Let me tell you about a guy I knew who died this week.
The papers ran obits on him, and the Internet has been burning up with commentary about his wildly original accomplishments as a writer. But most of the obits failed to note that he and a girlfriend once brought a camel into the Philadelphia Inquirer newsroom as a practical joke on one of our editors. And very little of what's been written so far quite captures the delicious hash of qualities that was Richard Ben Cramer, his mix of hilarious eccentricity, enormous ego strength, superhuman energy and originality as a writer.
At the Inquirer, we all knew from the start that Cramer was going to be big. Sure enough, he won a Pulitzer Prize for us in 1979 for his reporting on the Middle East–reporting that included an account of an audacious two-mile walk Cramer took across the no-man's-land between the Israeli and Egyptian armies. His story simply described what he saw on that little hike; it emphasized not the conflict between the two hostile forces but rather the humanity of the ordinary soldiers on both sides. It was unlike any other battlefield account ever written.
He developed into a brilliant writer for national magazines, which eventually led to a publisher's contract for a book about the lives of six candidates in the 1988 presidential race. That book, "What It Takes: the Way to the White House," is acknowledged now as one of the two or three best books ever written about American politics. Some say it's the very best.
After Cramer's death became known this week, White House spokesman Jay Carney called him the greatest political journalist ever, and Vice President Joe Biden, who had been a featured character in "What It Takes," said: "It is a powerful thing to read a book someone has written about you, and to find both the observations and criticisms so sharp and insightful that you learn something new and meaningful about yourself." Working politicians do not speak that way about any other reporter I can think of. Only Richard Ben Cramer.
In a talk in 2011 to a group of students at the University of Pennsylvania, Cramer explained how he–a writer with no previous experience covering Washington–convinced Random House to give him a book contract. He said he told the editors, "Look, I don't know who the cast of characters is yet, and I can't tell you exactly what the story line is going to be, but you just give me a boatload of money and I'll see you in a few years, and don't worry, it'll be fine." That is Cramerspeak. I cannot verify that those are exactly the words he used in negotiating with the editors, but they do pretty much describe the deal he came away with. His advance, he has confirmed, was in the neighborhood of half a million dollars. Cramer was one persuasive customer.
Having struck that deal, he then had to go out and produce, which proved to be a problem. He arrived in Washington in late 1986 with few contacts and no clout. Most of the politicians who were going to be candidates in the 1988 race had never heard of Cramer. And when he started calling the offices of these big shots–Bob Dole, George Bush, Gary Hart, Michael Dukakis, Dick Gephardt, Biden–he couldn't get an interview with any of them. He was put off, evaded and ignored. Even with his silver-tongued powers of persuasion, he couldn't get the access he needed to these men.

INSTRUCTION —
Repeat, word for word, the passage of the Richard Ben Cramer remembrance that begins with the words "Having struck that" and ends with "to these men.".

EXERCISE DATA —

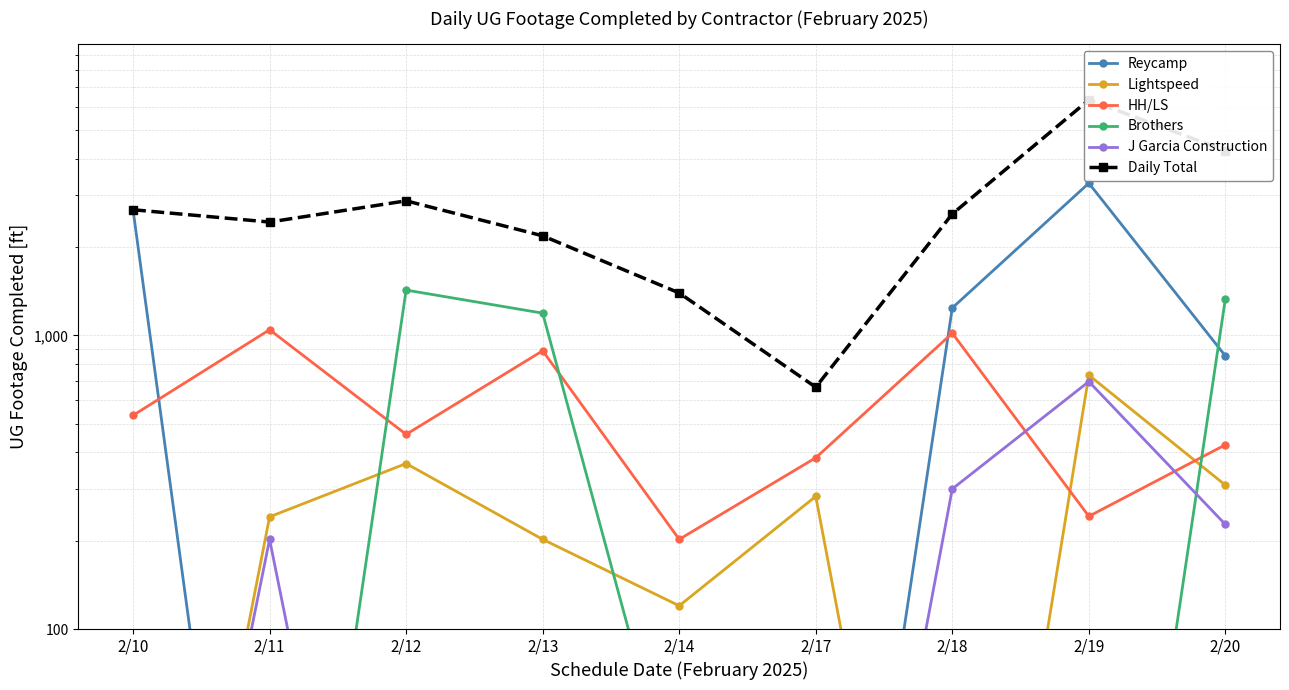

True or false: Daily Total and Lightspeed cross at least once.

False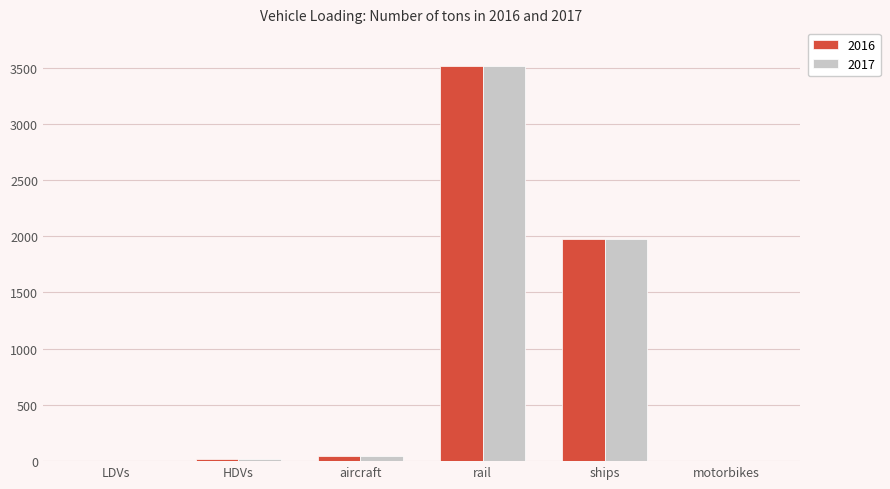

At which label does 2016 reach its peak?

rail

WRITTEN RESPONSE —
Having struck that deal, he then had to go out and produce, which proved to be a problem. He arrived in Washington in late 1986 with few contacts and no clout. Most of the politicians who were going to be candidates in the 1988 race had never heard of Cramer. And when he started calling the offices of these big shots–Bob Dole, George Bush, Gary Hart, Michael Dukakis, Dick Gephardt, Biden–he couldn't get an interview with any of them. He was put off, evaded and ignored. Even with his silver-tongued powers of persuasion, he couldn't get the access he needed to these men.